--- Zu lösende Aufgaben ---
[1] Gib den Übungstext über den Stellenabbau bei der sächsischen Polizei vollständig und wortgetreu wieder.
[2] Gib den Abschnitt der Datensätze von ihrem Anfang bis einschließlich der Zeile mit „0.016597, -0.332518, 0.682819]]“ unverändert aus, und nur diesen.

--- Übungstext ---
*-*-*

In den kommenden zehn Jahren werden 450 Stellen abgebaut / Kritik von Linken-Innenpolitiker Stange
Von jürgen kochinke
 Dresden. Wenn es bisher um den Personalnotstand bei der 
sächsischen Polizei ging, waren sich die Kritiker von Schwarz-Rot 
schnell einig. Der von der CDU/SPD-Regierung beschlossene 
Neueinstellungskorridor reicht nicht aus, angesichts der enorm 
gestiegenen Belastungen müssten mehr junge Kräfte her. So redeten alle, 
von der Opposition bis hin zur Gewerkschaft der Polizei (GdP). Jetzt 
aber liegen erstmals Zahlen zum Thema vor, erstellt von Enrico Stange, 
dem Innenpolitiker der Linken. Ergebnis: Trotz der erst kürzlich von 
Schwarz-Rot beschlossenen Anhebung der Neueinstellungen von 300 auf 400 
junge Beamte steht der Polizei ein weiterer Schrumpfkurs bevor. Im 
Schnitt fallen pro Jahr rund 50 Stellen dem Rotstift zum Opfer, 
insgesamt 450 sind es bis 2025 (siehe Grafik).

*-*-*

--- Vorliegende Daten ---

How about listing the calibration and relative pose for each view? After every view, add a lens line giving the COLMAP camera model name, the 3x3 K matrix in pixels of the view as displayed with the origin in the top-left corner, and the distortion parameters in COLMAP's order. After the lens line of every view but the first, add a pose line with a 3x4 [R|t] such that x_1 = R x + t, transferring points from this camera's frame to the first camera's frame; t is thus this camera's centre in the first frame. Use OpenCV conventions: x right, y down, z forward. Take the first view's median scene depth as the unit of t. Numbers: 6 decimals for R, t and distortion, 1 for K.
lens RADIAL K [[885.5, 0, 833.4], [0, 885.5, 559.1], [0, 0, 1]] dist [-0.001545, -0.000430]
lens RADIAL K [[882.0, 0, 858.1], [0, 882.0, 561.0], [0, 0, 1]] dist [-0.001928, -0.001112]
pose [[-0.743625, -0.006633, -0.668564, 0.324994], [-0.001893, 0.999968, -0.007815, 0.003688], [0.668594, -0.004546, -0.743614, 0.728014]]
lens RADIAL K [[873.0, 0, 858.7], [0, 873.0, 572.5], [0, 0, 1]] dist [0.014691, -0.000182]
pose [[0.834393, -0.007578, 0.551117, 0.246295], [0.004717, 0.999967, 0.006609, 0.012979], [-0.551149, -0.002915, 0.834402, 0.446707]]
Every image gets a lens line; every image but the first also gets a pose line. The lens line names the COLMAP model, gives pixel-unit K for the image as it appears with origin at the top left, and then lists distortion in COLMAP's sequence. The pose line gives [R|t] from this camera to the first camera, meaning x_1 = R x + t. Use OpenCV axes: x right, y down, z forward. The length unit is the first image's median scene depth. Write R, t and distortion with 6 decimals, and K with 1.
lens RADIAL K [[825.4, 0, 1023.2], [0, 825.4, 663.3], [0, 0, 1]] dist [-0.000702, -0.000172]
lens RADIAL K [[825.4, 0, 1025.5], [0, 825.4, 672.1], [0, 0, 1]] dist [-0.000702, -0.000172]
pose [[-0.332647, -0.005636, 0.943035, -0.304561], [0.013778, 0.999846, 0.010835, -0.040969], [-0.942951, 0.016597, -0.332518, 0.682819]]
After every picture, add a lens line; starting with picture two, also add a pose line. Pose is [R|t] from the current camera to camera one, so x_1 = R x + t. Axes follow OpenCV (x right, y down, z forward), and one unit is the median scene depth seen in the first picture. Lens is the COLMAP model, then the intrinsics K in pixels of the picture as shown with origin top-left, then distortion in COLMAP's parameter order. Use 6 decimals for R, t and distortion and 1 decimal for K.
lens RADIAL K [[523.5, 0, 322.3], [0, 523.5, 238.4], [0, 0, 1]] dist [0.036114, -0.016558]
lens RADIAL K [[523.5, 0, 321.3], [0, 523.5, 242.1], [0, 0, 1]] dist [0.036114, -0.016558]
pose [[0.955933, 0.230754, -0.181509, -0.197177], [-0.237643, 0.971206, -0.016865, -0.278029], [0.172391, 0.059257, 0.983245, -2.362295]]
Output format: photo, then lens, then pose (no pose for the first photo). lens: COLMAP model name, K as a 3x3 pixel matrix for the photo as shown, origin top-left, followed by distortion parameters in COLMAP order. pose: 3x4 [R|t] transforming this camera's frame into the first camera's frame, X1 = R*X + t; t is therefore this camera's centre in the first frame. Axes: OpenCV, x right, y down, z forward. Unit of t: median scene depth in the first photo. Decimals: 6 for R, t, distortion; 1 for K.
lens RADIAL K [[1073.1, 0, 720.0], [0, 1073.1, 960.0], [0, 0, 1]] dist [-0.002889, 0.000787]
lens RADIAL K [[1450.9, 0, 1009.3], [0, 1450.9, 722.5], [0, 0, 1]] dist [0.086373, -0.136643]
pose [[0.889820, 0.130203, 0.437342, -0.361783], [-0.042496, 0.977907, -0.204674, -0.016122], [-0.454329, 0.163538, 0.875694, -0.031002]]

*-*-*

--- Lösungen ---
[1]
In den kommenden zehn Jahren werden 450 Stellen abgebaut / Kritik von Linken-Innenpolitiker Stange
Von jürgen kochinke
 Dresden. Wenn es bisher um den Personalnotstand bei der 
sächsischen Polizei ging, waren sich die Kritiker von Schwarz-Rot 
schnell einig. Der von der CDU/SPD-Regierung beschlossene 
Neueinstellungskorridor reicht nicht aus, angesichts der enorm 
gestiegenen Belastungen müssten mehr junge Kräfte her. So redeten alle, 
von der Opposition bis hin zur Gewerkschaft der Polizei (GdP). Jetzt 
aber liegen erstmals Zahlen zum Thema vor, erstellt von Enrico Stange, 
dem Innenpolitiker der Linken. Ergebnis: Trotz der erst kürzlich von 
Schwarz-Rot beschlossenen Anhebung der Neueinstellungen von 300 auf 400 
junge Beamte steht der Polizei ein weiterer Schrumpfkurs bevor. Im 
Schnitt fallen pro Jahr rund 50 Stellen dem Rotstift zum Opfer, 
insgesamt 450 sind es bis 2025 (siehe Grafik).

[2]
How about listing the calibration and relative pose for each view? After every view, add a lens line giving the COLMAP camera model name, the 3x3 K matrix in pixels of the view as displayed with the origin in the top-left corner, and the distortion parameters in COLMAP's order. After the lens line of every view but the first, add a pose line with a 3x4 [R|t] such that x_1 = R x + t, transferring points from this camera's frame to the first camera's frame; t is thus this camera's centre in the first frame. Use OpenCV conventions: x right, y down, z forward. Take the first view's median scene depth as the unit of t. Numbers: 6 decimals for R, t and distortion, 1 for K.
lens RADIAL K [[885.5, 0, 833.4], [0, 885.5, 559.1], [0, 0, 1]] dist [-0.001545, -0.000430]
lens RADIAL K [[882.0, 0, 858.1], [0, 882.0, 561.0], [0, 0, 1]] dist [-0.001928, -0.001112]
pose [[-0.743625, -0.006633, -0.668564, 0.324994], [-0.001893, 0.999968, -0.007815, 0.003688], [0.668594, -0.004546, -0.743614, 0.728014]]
lens RADIAL K [[873.0, 0, 858.7], [0, 873.0, 572.5], [0, 0, 1]] dist [0.014691, -0.000182]
pose [[0.834393, -0.007578, 0.551117, 0.246295], [0.004717, 0.999967, 0.006609, 0.012979], [-0.551149, -0.002915, 0.834402, 0.446707]]
Every image gets a lens line; every image but the first also gets a pose line. The lens line names the COLMAP model, gives pixel-unit K for the image as it appears with origin at the top left, and then lists distortion in COLMAP's sequence. The pose line gives [R|t] from this camera to the first camera, meaning x_1 = R x + t. Use OpenCV axes: x right, y down, z forward. The length unit is the first image's median scene depth. Write R, t and distortion with 6 decimals, and K with 1.
lens RADIAL K [[825.4, 0, 1023.2], [0, 825.4, 663.3], [0, 0, 1]] dist [-0.000702, -0.000172]
lens RADIAL K [[825.4, 0, 1025.5], [0, 825.4, 672.1], [0, 0, 1]] dist [-0.000702, -0.000172]
pose [[-0.332647, -0.005636, 0.943035, -0.304561], [0.013778, 0.999846, 0.010835, -0.040969], [-0.942951, 0.016597, -0.332518, 0.682819]]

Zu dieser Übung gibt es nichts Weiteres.